## Problem set
(a) In the argument tips, if you have three strong points and two weaker ones, which points does the text say to focus on?
(b) Resume the argument tips from their last line and keep going in the same style.

## Provided passage
Look for a win-win. Be open-minded to a compromise position that accommodates your main points and some of your opponent’s. You cannot both win in a boxing match but you can both win in a negotiation.
Don't do these!
Don't Get personal. Don't launch direct attacks on your opponent’s lifestyle, integrity or honesty. Those should be avoided, if at all possible, since they don't do anything to aid you; it will just make things worse. Attack the issue not the person. If the other party attacks you, then you can be bigger than them by saying, "I am surprised you're making personal attacks like that. It would be better if we stuck to the main issue here rather than smearing people."
Don't Get distracted. Your opponent may try to throw you off the scent by introducing new and extraneous themes. Stay firm and grounded. Don't lose sight of what you're actually talking about. You can say something like, ‘That is an entirely different topic which I am glad to discuss at another time. For the moment, however, let’s deal with the major issue at hand."
Don't Water down your strong arguments with weak ones. If you have three strong points and two weaker ones, then it is probably best to just focus on the strong ones. Make your points convincingly and ask for agreement. If you carry on and use the weaker arguments then your rival can rebut them and make your overall case look weaker.
Here are some crafty ways to further help you to winning an argument!
Use Zestful One-Liners!
That begs the question.
That's beside the point.
You’re getting defensive.
That's comparing apples and oranges.

## Exercise data
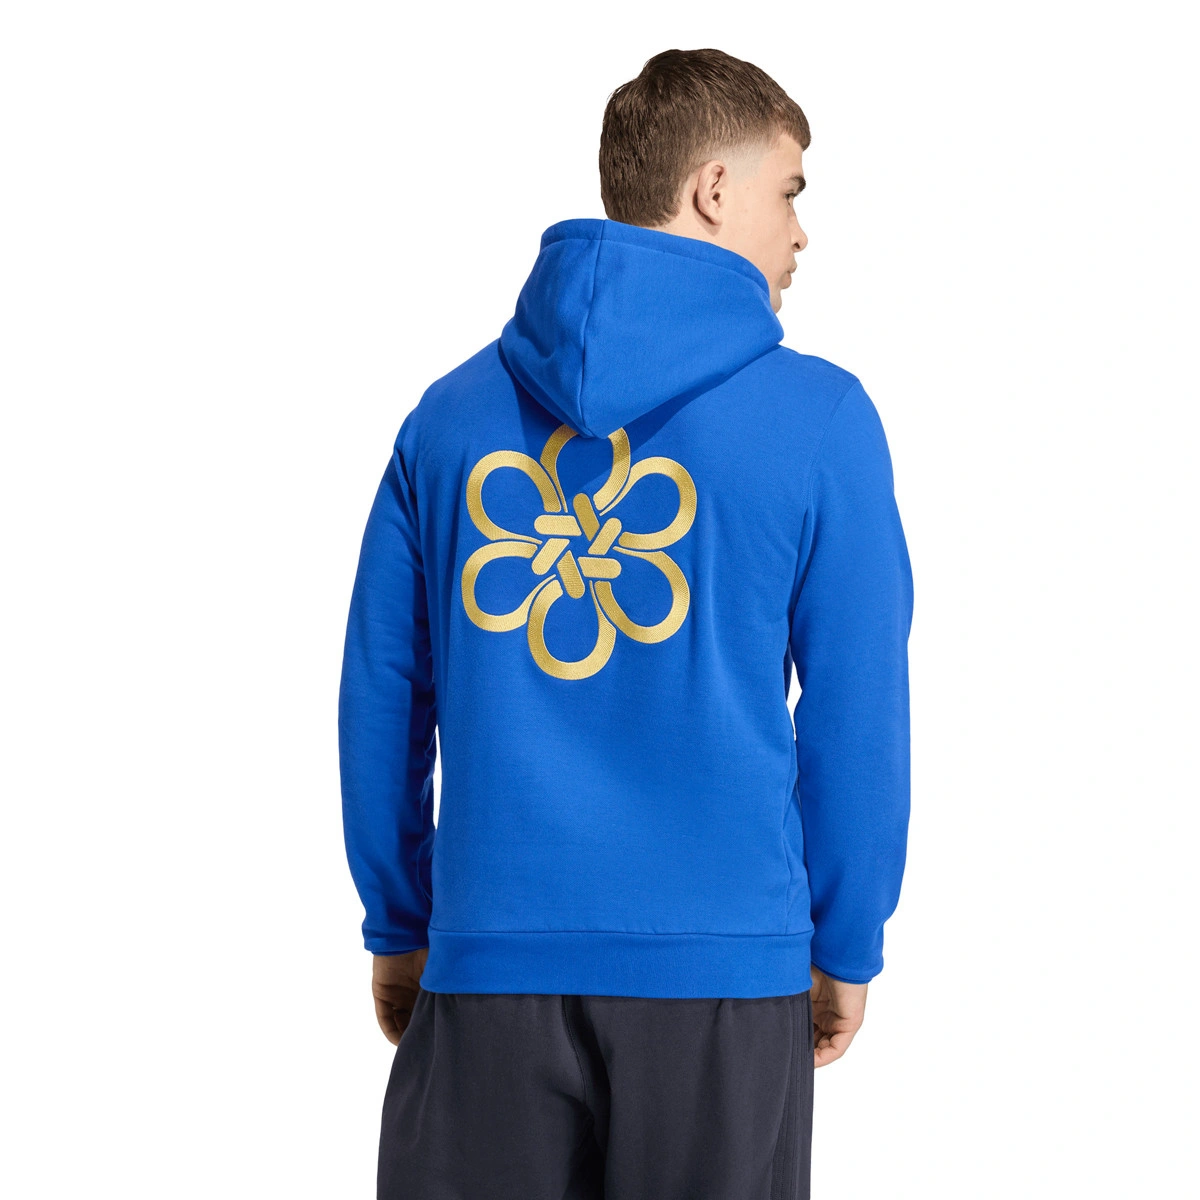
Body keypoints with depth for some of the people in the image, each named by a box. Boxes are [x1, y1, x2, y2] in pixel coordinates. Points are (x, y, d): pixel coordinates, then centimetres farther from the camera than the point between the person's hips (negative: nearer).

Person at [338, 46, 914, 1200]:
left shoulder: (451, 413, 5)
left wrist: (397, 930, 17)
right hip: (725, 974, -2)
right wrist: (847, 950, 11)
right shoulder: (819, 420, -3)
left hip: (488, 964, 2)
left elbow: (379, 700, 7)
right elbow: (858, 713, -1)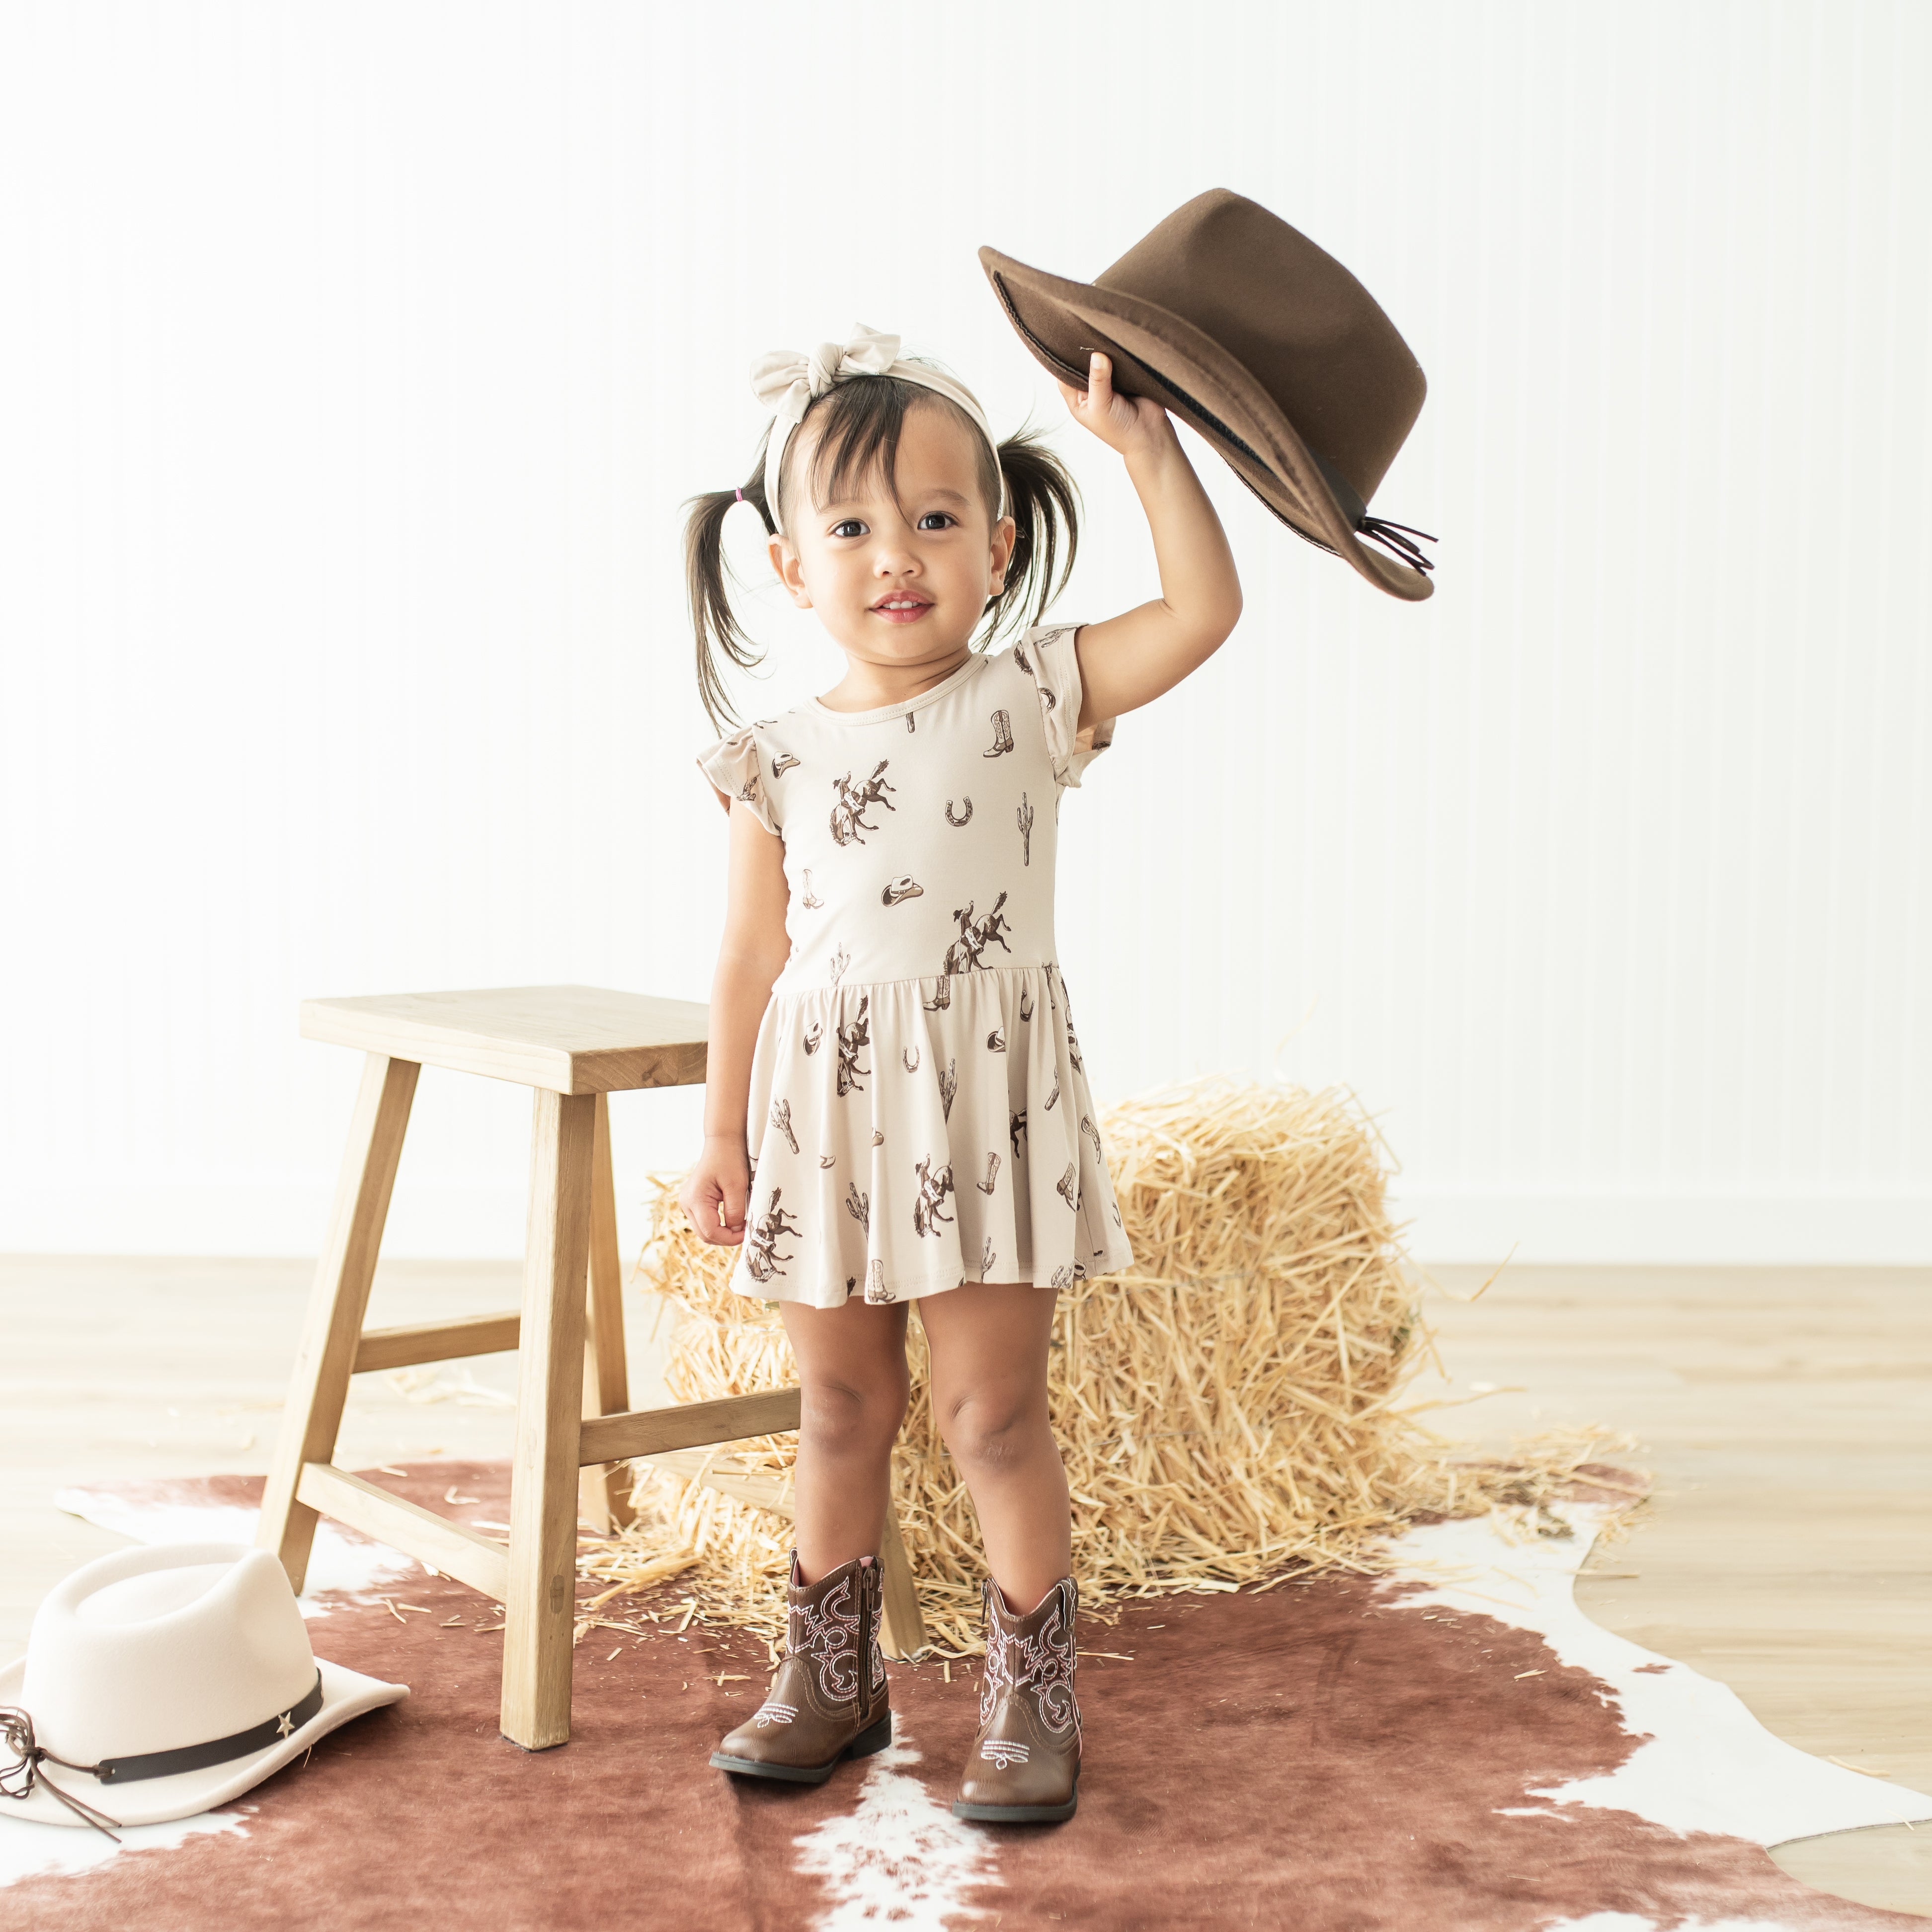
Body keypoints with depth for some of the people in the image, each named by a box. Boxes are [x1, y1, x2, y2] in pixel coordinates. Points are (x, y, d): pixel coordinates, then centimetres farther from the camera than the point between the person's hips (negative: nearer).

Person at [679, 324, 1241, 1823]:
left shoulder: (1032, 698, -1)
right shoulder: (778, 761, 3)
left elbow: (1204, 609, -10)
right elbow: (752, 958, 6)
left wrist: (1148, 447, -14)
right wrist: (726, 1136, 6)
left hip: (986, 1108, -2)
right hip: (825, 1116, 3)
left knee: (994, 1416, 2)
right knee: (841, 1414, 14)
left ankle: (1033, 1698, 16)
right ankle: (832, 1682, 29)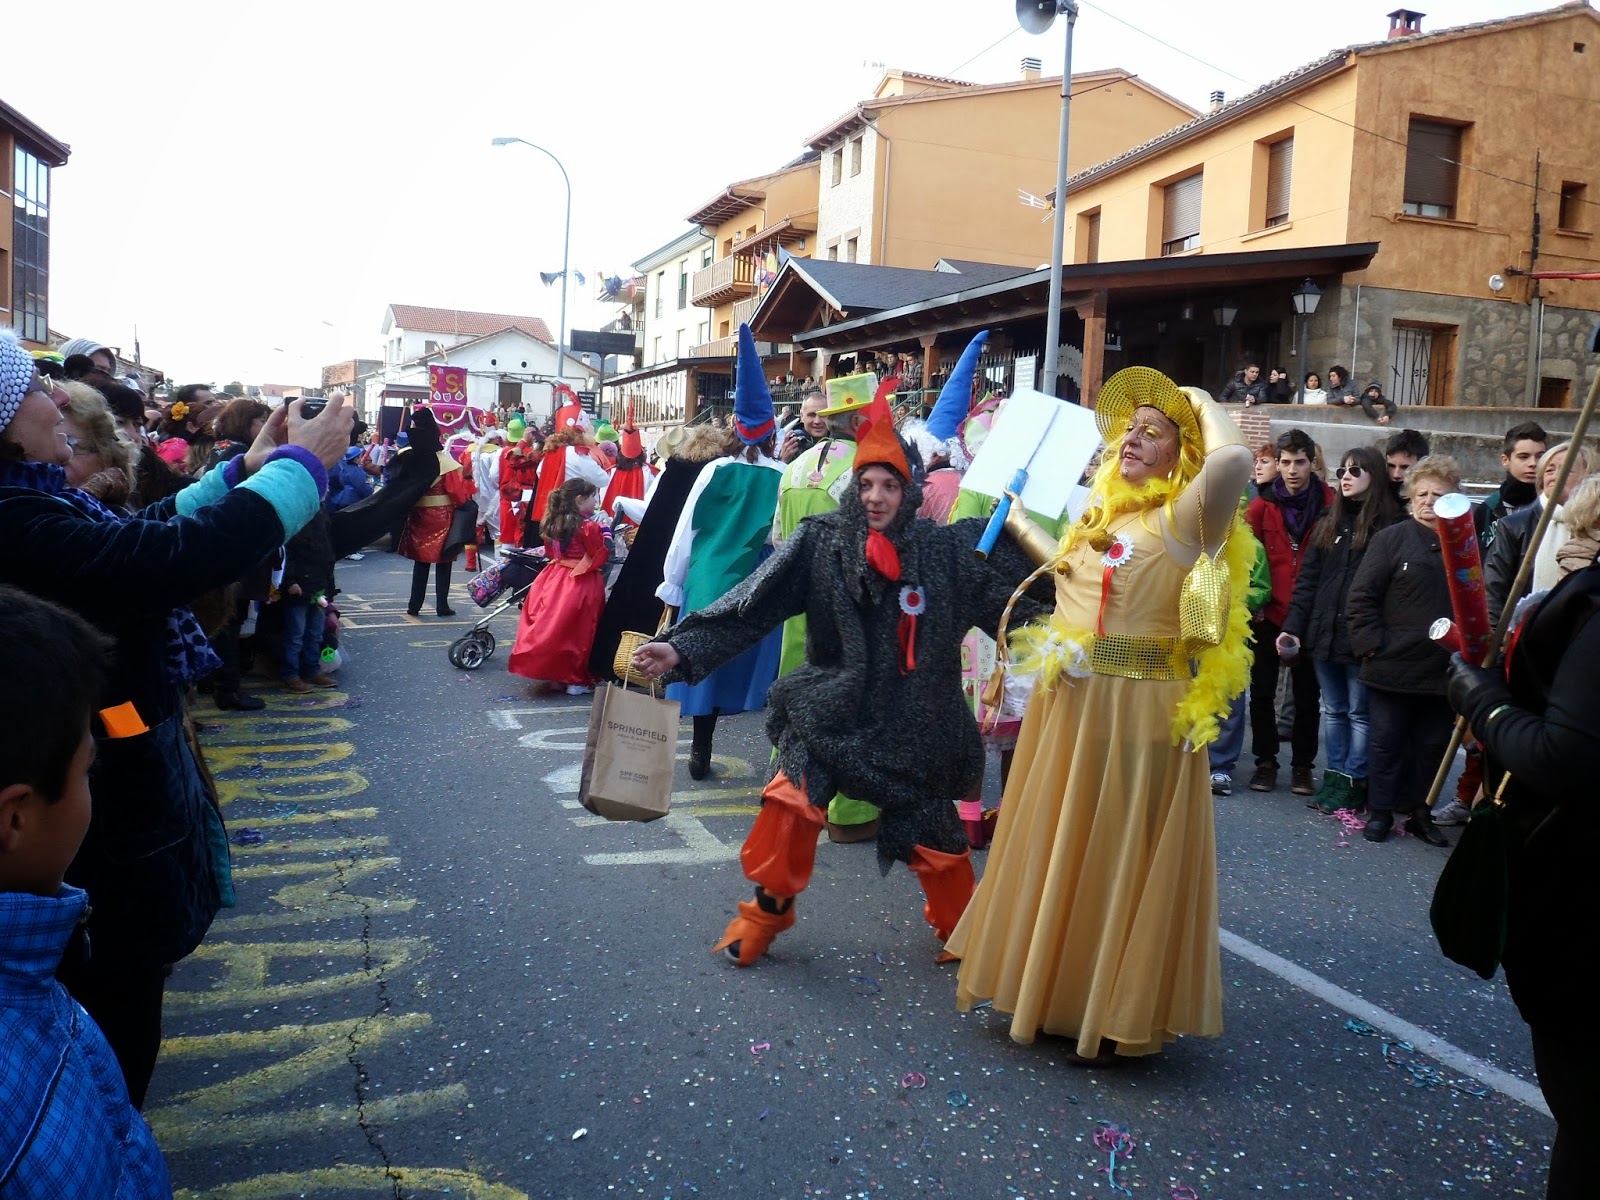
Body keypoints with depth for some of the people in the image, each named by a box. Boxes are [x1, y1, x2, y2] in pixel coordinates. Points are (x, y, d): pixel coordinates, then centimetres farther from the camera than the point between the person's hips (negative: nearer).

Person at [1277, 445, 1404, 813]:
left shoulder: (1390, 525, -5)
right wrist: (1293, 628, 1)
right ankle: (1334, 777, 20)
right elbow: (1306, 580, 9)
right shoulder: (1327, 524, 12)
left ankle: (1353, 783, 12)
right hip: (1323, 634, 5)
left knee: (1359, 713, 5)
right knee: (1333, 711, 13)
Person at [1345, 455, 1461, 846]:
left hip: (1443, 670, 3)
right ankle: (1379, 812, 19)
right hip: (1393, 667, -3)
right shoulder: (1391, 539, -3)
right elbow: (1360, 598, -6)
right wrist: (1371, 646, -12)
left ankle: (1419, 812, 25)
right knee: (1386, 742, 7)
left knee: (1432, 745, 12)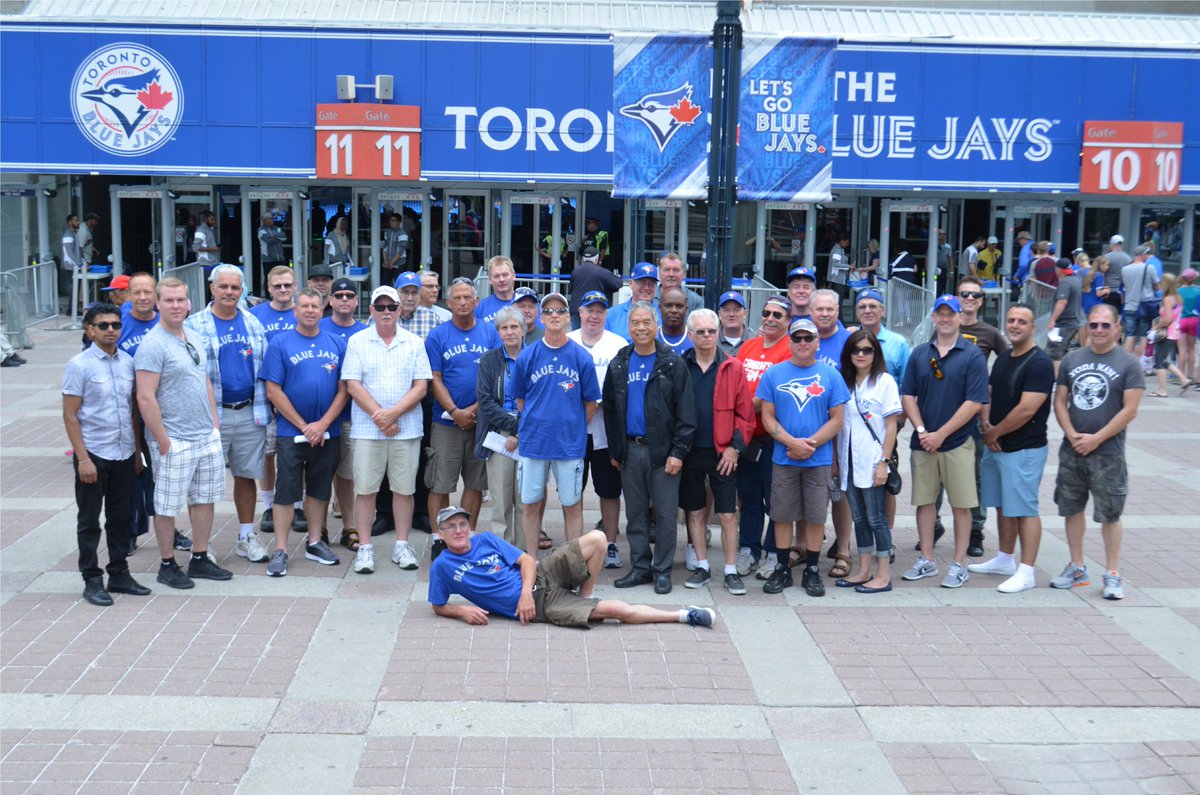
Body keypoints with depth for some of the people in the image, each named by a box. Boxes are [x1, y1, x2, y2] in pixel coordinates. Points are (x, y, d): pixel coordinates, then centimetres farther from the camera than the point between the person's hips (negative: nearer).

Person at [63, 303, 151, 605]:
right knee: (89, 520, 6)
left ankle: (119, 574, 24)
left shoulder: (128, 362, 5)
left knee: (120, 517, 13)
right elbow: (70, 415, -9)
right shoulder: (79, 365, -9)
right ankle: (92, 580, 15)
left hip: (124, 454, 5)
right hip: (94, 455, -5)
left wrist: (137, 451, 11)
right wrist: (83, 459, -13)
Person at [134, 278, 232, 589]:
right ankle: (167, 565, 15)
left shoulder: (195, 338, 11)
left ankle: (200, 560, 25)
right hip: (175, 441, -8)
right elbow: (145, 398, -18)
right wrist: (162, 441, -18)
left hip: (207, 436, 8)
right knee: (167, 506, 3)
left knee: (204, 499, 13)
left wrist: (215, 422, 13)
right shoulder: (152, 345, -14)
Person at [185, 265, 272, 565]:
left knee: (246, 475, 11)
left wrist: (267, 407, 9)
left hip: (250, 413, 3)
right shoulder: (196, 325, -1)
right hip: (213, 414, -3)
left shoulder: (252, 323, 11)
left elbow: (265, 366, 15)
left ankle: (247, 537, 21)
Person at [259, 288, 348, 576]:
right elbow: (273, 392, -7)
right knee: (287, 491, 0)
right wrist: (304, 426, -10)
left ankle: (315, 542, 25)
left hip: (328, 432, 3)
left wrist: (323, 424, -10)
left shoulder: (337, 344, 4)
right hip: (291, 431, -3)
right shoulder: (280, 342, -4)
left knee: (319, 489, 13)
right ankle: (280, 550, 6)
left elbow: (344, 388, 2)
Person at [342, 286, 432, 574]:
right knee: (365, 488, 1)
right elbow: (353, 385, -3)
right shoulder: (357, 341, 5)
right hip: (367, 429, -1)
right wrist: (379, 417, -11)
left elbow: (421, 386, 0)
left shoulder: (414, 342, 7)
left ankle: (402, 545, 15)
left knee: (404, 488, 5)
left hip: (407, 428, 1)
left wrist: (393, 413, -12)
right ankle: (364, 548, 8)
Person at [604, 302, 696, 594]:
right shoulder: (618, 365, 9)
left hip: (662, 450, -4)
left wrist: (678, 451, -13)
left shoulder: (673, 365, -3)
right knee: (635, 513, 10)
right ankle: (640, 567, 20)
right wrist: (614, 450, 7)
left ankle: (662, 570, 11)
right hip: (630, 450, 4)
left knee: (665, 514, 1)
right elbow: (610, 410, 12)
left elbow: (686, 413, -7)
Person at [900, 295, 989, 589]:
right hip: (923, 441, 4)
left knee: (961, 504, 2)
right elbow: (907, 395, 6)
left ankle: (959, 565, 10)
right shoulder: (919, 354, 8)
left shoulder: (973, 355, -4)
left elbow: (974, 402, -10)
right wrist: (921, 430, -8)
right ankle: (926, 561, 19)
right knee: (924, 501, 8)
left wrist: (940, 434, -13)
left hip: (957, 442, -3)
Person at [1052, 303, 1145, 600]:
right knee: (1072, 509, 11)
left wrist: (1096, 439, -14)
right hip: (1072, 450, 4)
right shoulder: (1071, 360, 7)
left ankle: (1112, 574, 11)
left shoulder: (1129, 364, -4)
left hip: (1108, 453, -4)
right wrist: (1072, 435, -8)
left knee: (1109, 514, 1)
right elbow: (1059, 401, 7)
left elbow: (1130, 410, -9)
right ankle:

## Answers
(a) The strong ones.

(b)
If your opponent doesn't let up, try saying, “You know, I’ve never really thought of it that way. Can you explain it to me a little more?”
This can be very effective because:
1. You can’t argue with someone who doesn’t argue back.
The moment you ask someone to clarify, and then let them talk, you are actually taking away their ability to argue with you. If their argument is weak, they won't be able to really respond in detail. The wind will be let out of their sails.
2. Our need for attention!
One of the biggest reasons arguments get so out of hand is because each person is trying to be heard OVER the other person. People start talking at each other instead of with each other. When your opponent starts to feel like they're being heard, they will calm down. If you stay calm, they will no longer feel like they have to yell to get their point across.
3. You will look strong and in control.
Weak and scared people always seek to defend themselves, while strong, confident people seek feedback and criticism in order to improve. Whether it’s just the two of you, or a group of people watching, you will look cool and collected.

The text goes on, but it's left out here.